▶ **Exercise task 1**: Reproduce the notes on types word for word, from "Role of types" down to "bounds to problems.".
▶ **Exercise task 2**: Name every programming language that the notes on types mention.
▶ **Exercise task 3**: Pick up the notes on types after their final sentence and write the next part.

Types

Stronger Emphasis on Type Systems

As seen in fp, functions are building blocks. As in mathematics, their input and output must have a pre-determined set or type such as the integers. Types are the computer science equivalent of sets and determine what we can expect from a function. Predictability is important, so in functional languages the types of functions are quite restrictive.

Functions can only accept a restricted set of inputs. This is also called a strong static type system, since the restriction may happen statically, before the program is run. This helps to catch errors at compile time, before it used by actual users.

What are types

Examples:

  • Primitive types: numbers, arrays, integers, strings
  • User types: objects, classes

Type system

  • tool to specify behavior of computer program at compile-time
  • can be used as constraints for software

Role of types

In both mathematics and computer science, types:

  • Abstract away, simplify and model problems.
  • Add constraints to problem models.

Think about types as specifying lower bounds and upper bounds to problems.

Different levels of typing

There is distinction between the following types of languages:

  1. Weakly-typed languages: make conversions between unrelated types implicitly;
  2. Strongly-typed languages: don’t allow implicit conversions between unrelated types.

Primitive data-types

In weakly typed languages such as Python, R, JS, the following is possible:

a = 123456789
a = "abcdef"

It is also possible to use non-boolean data as a boolean.

For example

let n = 0;
if (!n) {
  // do something
}

In strongly typed languages such as Haskell or Rust there are more constraints. It is not possible to use a number and boolean interchangeably.

For example, the following is disallowed:

let mut a : i8 = 123
a = "abc" // compile error

Simple Generic Data types

Some types collect related data in a structure. These container types are generic in the sense that they contain generic data.

Examples of generic data types are:

  • Lists
  • Classes
  • DataFrames

To use a generic type, you have to specify the content type of the contained type. For example in Rust, a vector or a list of number is denoted by Vec<u8>. In this case the type variable T in Vec<T> is set to u8

Function types

A special kind of generic type is a function type. In Rust, for example, a function that maps an integer on an integer is denoted by: fn(a: u8) -> u8. Function types such as this simple one are generic because it is possible to swap out the input or the output type.

For example, the identity function is defined in Rust as

fn id<T>(t: T) -> T {
    t
}

The type variable is T.

Reference types

The type of a reference to a variable of type u8 is written as &u8. The ampersand literally means a reference to a u8.

▶ **Data records**:

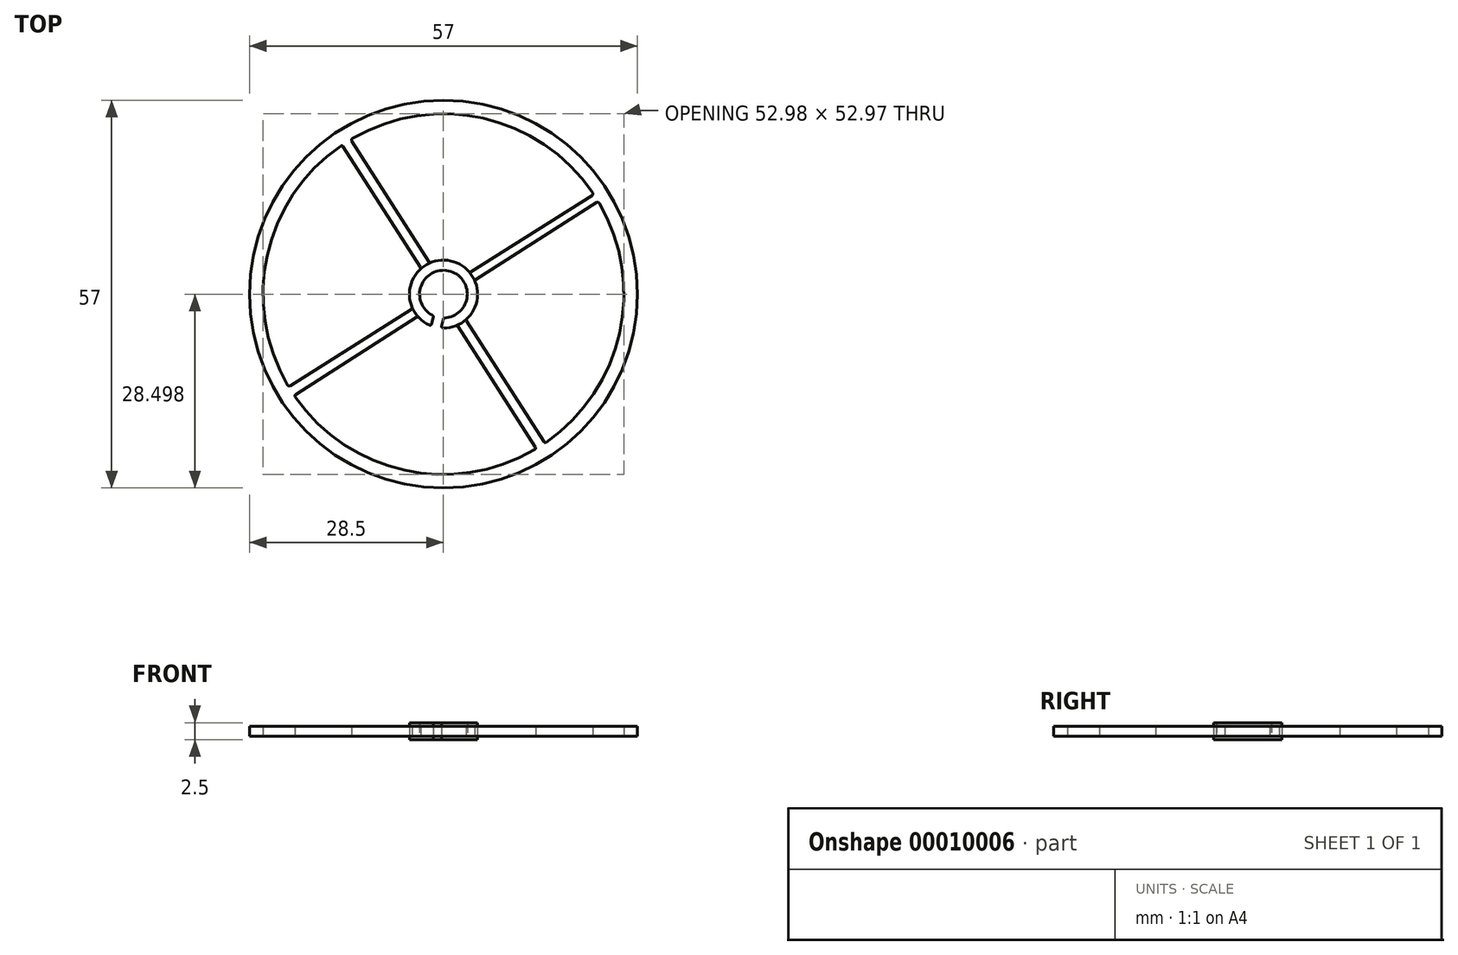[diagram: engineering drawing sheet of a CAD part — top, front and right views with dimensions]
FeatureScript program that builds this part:
annotation { "Feature Type Name" : "Feature", "Feature Type Description" : "" }
export const myFeature = defineFeature(function(context is Context, id is Id, definition is map)
    precondition{}
    {
        {
            var Q0;
            Q0=qCreatedBy(makeId("Top.planeOp"),FACE);
            var sketch = newSketch(context, id + "F0", { "sketchPlane" : qUnion([Q0])});
            skCircle(sketch, "E0", {"center": v(0, 0) * mm, "radius": 28.5 * mm});
            skArc(sketch, "E1.0", {"start": v(21.92, 14.89) * mm, "mid": v(5.84, 25.85) * mm, "end": v(-13.4, 22.87) * mm});
            skArc(sketch, "E2", {"start": v(0.19, -3.5) * mm, "mid": v(3.47, -0.46) * mm, "end": v(1.08, 3.33) * mm});
            skArc(sketch, "E3.0", {"start": v(3.72, 3.34) * mm, "mid": v(3, 4) * mm, "end": v(2.15, 4.51) * mm});
            skLineSegment(sketch, "E4.0", {"start": v(14.74, -21.7) * mm, "end": v(3.4, -3.94) * mm});
            skLineSegment(sketch, "E5.0.MirrorCS", {"start": v(13.5, -22.5) * mm, "end": v(2.15, -4.74) * mm});
            skLineSegment(sketch, "E6.0", {"start": v(-21.7, -14.74) * mm, "end": v(-3.94, -3.4) * mm});
            skLineSegment(sketch, "E7.0.MirrorCS", {"start": v(-22.52, -13.48) * mm, "end": v(-4.71, -2.23) * mm});
            skLineSegment(sketch, "E8.trimOffspring", {"start": v(4.04, 3.3) * mm, "end": v(21.85, 14.54) * mm});
            skLineSegment(sketch, "E9.trimOffspring", {"start": v(4.75, 2.14) * mm, "end": v(22.52, 13.48) * mm});
            skLineSegment(sketch, "E10.trimOffspring", {"start": v(-2.14, 4.75) * mm, "end": v(-13.48, 22.52) * mm});
            skLineSegment(sketch, "E11.trimOffspring", {"start": v(-3.4, 3.95) * mm, "end": v(-14.74, 21.7) * mm});
            skArc(sketch, "E12.trimOffspring", {"start": v(3.44, -3.63) * mm, "mid": v(4.88, -1.08) * mm, "end": v(4.65, 1.84) * mm});
            skArc(sketch, "E13.trimOffspring", {"start": v(-3.63, -3.44) * mm, "mid": v(-2.9, -4.07) * mm, "end": v(-2.08, -4.55) * mm});
            skArc(sketch, "E14.trimOffspring", {"start": v(-3.44, 3.63) * mm, "mid": v(-4.9, 1.04) * mm, "end": v(-4.61, -1.93) * mm});
            skArc(sketch, "E15.trimOffspring", {"start": v(15.1, -21.78) * mm, "mid": v(25.88, -5.72) * mm, "end": v(22.87, 13.4) * mm});
            skArc(sketch, "E16.trimOffspring", {"start": v(-21.78, -15.1) * mm, "mid": v(-5.7, -25.88) * mm, "end": v(13.41, -22.85) * mm});
            skArc(sketch, "E17.trimOffspring", {"start": v(-15.1, 21.78) * mm, "mid": v(-25.88, 5.72) * mm, "end": v(-22.87, -13.4) * mm});
            skLineSegment(sketch, "E18.0", {"start": v(-1.5, -3.37) * mm, "end": v(-1.73, -4.37) * mm});
            skLineSegment(sketch, "E19.0.MirrorCS", {"start": v(-0.04, -3.7) * mm, "end": v(-0.26, -4.7) * mm});
            skArc(sketch, "E20.trimOffspring", {"start": v(-0.02, -5) * mm, "mid": v(0.93, -4.91) * mm, "end": v(1.85, -4.64) * mm});
            skArc(sketch, "E21.trimOffspring", {"start": v(1.08, 3.33) * mm, "mid": v(-3.22, 1.36) * mm, "end": v(-1.63, -3.1) * mm});
            skArc(sketch, "E22.trimOffspring", {"start": v(2.15, 4.51) * mm, "mid": v(0.17, 5) * mm, "end": v(-1.84, 4.65) * mm});
            skPoint(sketch, "E23.visualSharp", {"position": v(-1.47, -3.18) * mm});
            skArc(sketch, "E23.filletArc", {"start": v(-1.5, -3.37) * mm, "mid": v(-1.52, -3.21) * mm, "end": v(-1.63, -3.1) * mm});
            skPoint(sketch, "E24.visualSharp", {"position": v(-1.8, -4.67) * mm});
            skArc(sketch, "E24.filletArc", {"start": v(-2.08, -4.55) * mm, "mid": v(-1.86, -4.55) * mm, "end": v(-1.73, -4.37) * mm});
            skPoint(sketch, "E25.visualSharp", {"position": v(-0.33, -4.99) * mm});
            skArc(sketch, "E25.filletArc", {"start": v(-0.26, -4.7) * mm, "mid": v(-0.21, -4.9) * mm, "end": v(-0.02, -5) * mm});
            skPoint(sketch, "E26.visualSharp", {"position": v(0, -3.5) * mm});
            skArc(sketch, "E26.filletArc", {"start": v(0.19, -3.5) * mm, "mid": v(0.04, -3.55) * mm, "end": v(-0.04, -3.7) * mm});
            skPoint(sketch, "E27.visualSharp", {"position": v(-3.76, -3.3) * mm});
            skArc(sketch, "E27.filletArc", {"start": v(-3.63, -3.44) * mm, "mid": v(-3.78, -3.37) * mm, "end": v(-3.94, -3.4) * mm});
            skPoint(sketch, "E28.visualSharp", {"position": v(-4.53, -2.12) * mm});
            skArc(sketch, "E28.filletArc", {"start": v(-4.71, -2.23) * mm, "mid": v(-4.6, -2.1) * mm, "end": v(-4.61, -1.93) * mm});
            skPoint(sketch, "E29.visualSharp", {"position": v(-3.28, 3.77) * mm});
            skArc(sketch, "E29.filletArc", {"start": v(-3.44, 3.63) * mm, "mid": v(-3.36, 3.78) * mm, "end": v(-3.4, 3.95) * mm});
            skPoint(sketch, "E30.visualSharp", {"position": v(-2.03, 4.57) * mm});
            skArc(sketch, "E30.filletArc", {"start": v(-2.14, 4.75) * mm, "mid": v(-2, 4.64) * mm, "end": v(-1.84, 4.65) * mm});
            skPoint(sketch, "E31.visualSharp", {"position": v(3.86, 3.18) * mm});
            skArc(sketch, "E31.filletArc", {"start": v(3.72, 3.34) * mm, "mid": v(3.87, 3.26) * mm, "end": v(4.04, 3.3) * mm});
            skPoint(sketch, "E32.visualSharp", {"position": v(4.57, 2.03) * mm});
            skArc(sketch, "E32.filletArc", {"start": v(4.75, 2.14) * mm, "mid": v(4.64, 2) * mm, "end": v(4.65, 1.84) * mm});
            skPoint(sketch, "E33.visualSharp", {"position": v(3.3, -3.76) * mm});
            skArc(sketch, "E33.filletArc", {"start": v(3.44, -3.63) * mm, "mid": v(3.37, -3.78) * mm, "end": v(3.4, -3.94) * mm});
            skPoint(sketch, "E34.visualSharp", {"position": v(2.04, -4.56) * mm});
            skArc(sketch, "E34.filletArc", {"start": v(2.15, -4.74) * mm, "mid": v(2.02, -4.64) * mm, "end": v(1.85, -4.64) * mm});
            skArc(sketch, "E35.filletArc", {"start": v(-22.87, -13.4) * mm, "mid": v(-22.7, -13.51) * mm, "end": v(-22.52, -13.48) * mm});
            skArc(sketch, "E36.filletArc", {"start": v(-21.7, -14.74) * mm, "mid": v(-21.82, -14.9) * mm, "end": v(-21.78, -15.1) * mm});
            skArc(sketch, "E37.filletArc", {"start": v(13.41, -22.85) * mm, "mid": v(13.53, -22.7) * mm, "end": v(13.5, -22.5) * mm});
            skArc(sketch, "E38.filletArc", {"start": v(14.74, -21.7) * mm, "mid": v(14.9, -21.82) * mm, "end": v(15.1, -21.78) * mm});
            skArc(sketch, "E39.filletArc", {"start": v(22.87, 13.4) * mm, "mid": v(22.7, 13.51) * mm, "end": v(22.52, 13.48) * mm});
            skPoint(sketch, "E40.visualSharp", {"position": v(22.07, 14.68) * mm});
            skArc(sketch, "E40.filletArc", {"start": v(21.85, 14.54) * mm, "mid": v(21.96, 14.7) * mm, "end": v(21.92, 14.89) * mm});
            skArc(sketch, "E41.filletArc", {"start": v(-13.4, 22.87) * mm, "mid": v(-13.51, 22.7) * mm, "end": v(-13.48, 22.52) * mm});
            skArc(sketch, "E42.filletArc", {"start": v(-14.74, 21.7) * mm, "mid": v(-14.9, 21.82) * mm, "end": v(-15.1, 21.78) * mm});
            skSolve(sketch);
        }
        {
            var Q0;
            Q0 = qSketchRegion(id + "F0", true);
            extrude(context, id + "F1", {"entities" : qUnion([Q0]), "depth" : 1.5 * mm});
        }
        {
            var Q0;
            Q0=makeQuery(id+"F1.opExtrude","CAP_FACE",FACE,{"disambiguationData":[OSD([sQuery(id+"F0.wireOp",EDGE,"E0"),sQuery(id+"F0.wireOp",EDGE,"E1.0"),sQuery(id+"F0.wireOp",EDGE,"E2"),sQuery(id+"F0.wireOp",EDGE,"E3.0"),sQuery(id+"F0.wireOp",EDGE,"E4.0"),sQuery(id+"F0.wireOp",EDGE,"E5.0.MirrorCS"),sQuery(id+"F0.wireOp",EDGE,"E6.0"),sQuery(id+"F0.wireOp",EDGE,"E7.0.MirrorCS"),sQuery(id+"F0.wireOp",EDGE,"E8.trimOffspring"),sQuery(id+"F0.wireOp",EDGE,"E9.trimOffspring"),sQuery(id+"F0.wireOp",EDGE,"E10.trimOffspring"),sQuery(id+"F0.wireOp",EDGE,"E11.trimOffspring"),sQuery(id+"F0.wireOp",EDGE,"E12.trimOffspring"),sQuery(id+"F0.wireOp",EDGE,"E13.trimOffspring"),sQuery(id+"F0.wireOp",EDGE,"E14.trimOffspring"),sQuery(id+"F0.wireOp",EDGE,"E15.trimOffspring"),sQuery(id+"F0.wireOp",EDGE,"E16.trimOffspring"),sQuery(id+"F0.wireOp",EDGE,"E17.trimOffspring"),sQuery(id+"F0.wireOp",EDGE,"E18.0"),sQuery(id+"F0.wireOp",EDGE,"E19.0.MirrorCS"),sQuery(id+"F0.wireOp",EDGE,"E20.trimOffspring"),sQuery(id+"F0.wireOp",EDGE,"E21.trimOffspring"),sQuery(id+"F0.wireOp",EDGE,"E22.trimOffspring"),sQuery(id+"F0.wireOp",EDGE,"E23.filletArc"),sQuery(id+"F0.wireOp",EDGE,"E24.filletArc"),sQuery(id+"F0.wireOp",EDGE,"E25.filletArc"),sQuery(id+"F0.wireOp",EDGE,"E26.filletArc"),sQuery(id+"F0.wireOp",EDGE,"E27.filletArc"),sQuery(id+"F0.wireOp",EDGE,"E28.filletArc"),sQuery(id+"F0.wireOp",EDGE,"E29.filletArc"),sQuery(id+"F0.wireOp",EDGE,"E30.filletArc"),sQuery(id+"F0.wireOp",EDGE,"E31.filletArc"),sQuery(id+"F0.wireOp",EDGE,"E32.filletArc"),sQuery(id+"F0.wireOp",EDGE,"E33.filletArc"),sQuery(id+"F0.wireOp",EDGE,"E34.filletArc"),sQuery(id+"F0.wireOp",EDGE,"E35.filletArc"),sQuery(id+"F0.wireOp",EDGE,"E36.filletArc"),sQuery(id+"F0.wireOp",EDGE,"E37.filletArc"),sQuery(id+"F0.wireOp",EDGE,"E38.filletArc"),sQuery(id+"F0.wireOp",EDGE,"E39.filletArc"),sQuery(id+"F0.wireOp",EDGE,"E40.filletArc"),sQuery(id+"F0.wireOp",EDGE,"E41.filletArc"),sQuery(id+"F0.wireOp",EDGE,"E42.filletArc")])],"isStart":false});
            var sketch = newSketch(context, id + "F2", { "sketchPlane" : qUnion([Q0])});
            skArc(sketch, "E43", {"start": v(0.19, -3.5) * mm, "mid": v(3.47, -0.46) * mm, "end": v(1.08, 3.33) * mm});
            skArc(sketch, "E44.0", {"start": v(3.72, 3.34) * mm, "mid": v(3, 4) * mm, "end": v(2.15, 4.51) * mm});
            skArc(sketch, "E45.trimOffspring", {"start": v(1.85, -4.64) * mm, "mid": v(4.87, -1.14) * mm, "end": v(3.72, 3.34) * mm});
            skArc(sketch, "E46.trimOffspring", {"start": v(-4.61, -1.93) * mm, "mid": v(-3.6, -3.48) * mm, "end": v(-2.08, -4.55) * mm});
            skArc(sketch, "E47.trimOffspring", {"start": v(-3.44, 3.63) * mm, "mid": v(-4.9, 1.04) * mm, "end": v(-4.61, -1.93) * mm});
            skLineSegment(sketch, "E48.0", {"start": v(-1.5, -3.37) * mm, "end": v(-1.73, -4.37) * mm});
            skLineSegment(sketch, "E49.0.MirrorCS", {"start": v(-0.04, -3.7) * mm, "end": v(-0.26, -4.7) * mm});
            skArc(sketch, "E50.trimOffspring", {"start": v(-0.02, -5) * mm, "mid": v(0.93, -4.91) * mm, "end": v(1.85, -4.64) * mm});
            skArc(sketch, "E51.trimOffspring", {"start": v(1.08, 3.33) * mm, "mid": v(-3.22, 1.36) * mm, "end": v(-1.63, -3.1) * mm});
            skArc(sketch, "E52.trimOffspring", {"start": v(2.15, 4.51) * mm, "mid": v(-0.78, 4.94) * mm, "end": v(-3.44, 3.63) * mm});
            skPoint(sketch, "E53.visualSharp", {"position": v(-1.47, -3.18) * mm});
            skArc(sketch, "E53.filletArc", {"start": v(-1.5, -3.37) * mm, "mid": v(-1.52, -3.21) * mm, "end": v(-1.63, -3.1) * mm});
            skPoint(sketch, "E54.visualSharp", {"position": v(-1.8, -4.67) * mm});
            skArc(sketch, "E54.filletArc", {"start": v(-2.08, -4.55) * mm, "mid": v(-1.86, -4.55) * mm, "end": v(-1.73, -4.37) * mm});
            skPoint(sketch, "E55.visualSharp", {"position": v(-0.33, -4.99) * mm});
            skArc(sketch, "E55.filletArc", {"start": v(-0.26, -4.7) * mm, "mid": v(-0.21, -4.9) * mm, "end": v(-0.02, -5) * mm});
            skPoint(sketch, "E56.visualSharp", {"position": v(0, -3.5) * mm});
            skArc(sketch, "E56.filletArc", {"start": v(0.19, -3.5) * mm, "mid": v(0.04, -3.55) * mm, "end": v(-0.04, -3.7) * mm});
            skSolve(sketch);
        }
        {
            var Q0;
            Q0 = qSketchRegion(id + "F2", true);
            extrude(context, id + "F3", {"entities" : qUnion([Q0]), "operationType" : NewBodyOperationType.ADD, "depth" : 0.5 * mm, "hasSecondDirection" : true, "secondDirectionOppositeDirection" : true, "secondDirectionDepth" : 2 * mm});
        }
    });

▶ **Exercise result 1**:
Role of types

In both mathematics and computer science, types:

  • Abstract away, simplify and model problems.
  • Add constraints to problem models.

Think about types as specifying lower bounds and upper bounds to problems.

▶ **Exercise result 2**: Python, R, JS, Haskell, Rust

▶ **Exercise result 3**:
This simple type of references is restricted by the borrowing rules. If you want to escape the borrowing rules slightly and have more than a single owner and multiple references, you need a special type called an Arc. This is a reference counted pointer. When called like

let x = Arc::new(0)
let y = x.clone()

This will copy a reference x to 0 and create a copy of this reference. When it creates the copy reference, it increases an integer variable that keeps track of the number of references. When the number of references becomes zero, the integer being 0 is dropped.

Types = constraints

In general, a stronger type system means that more constraints can be imposed on your software. And what’s even better, is that these constraints can be verified at compile-time before the software is run.

A lack of constraints leads to unpredictable software. Unpredictable software leads to:

  • Angry users
  • Tired developers
  • Bad business

Languages such as C++ impose fewer constraints on the program, which makes them at first sight easier, because less rules have to be learned. But in the long term, you will encounter more bugs such as “data races” and others if you impose less contraints.

Algebraic Data Types (ADTs)

A special feature of Rust is algebraic data types which could also be found in Haskell.

Products

You can also bundle several values together into records. A record collects several items and gives them a name. The offical mathematical computer science name for a record is a product. A product is a type that can normally be created in any programming language, whether functional or not. They are known as products because the number of possible values they can have is the product of the number of possible values of the component parts, see What is an Algebraic Data Type (ADT)?.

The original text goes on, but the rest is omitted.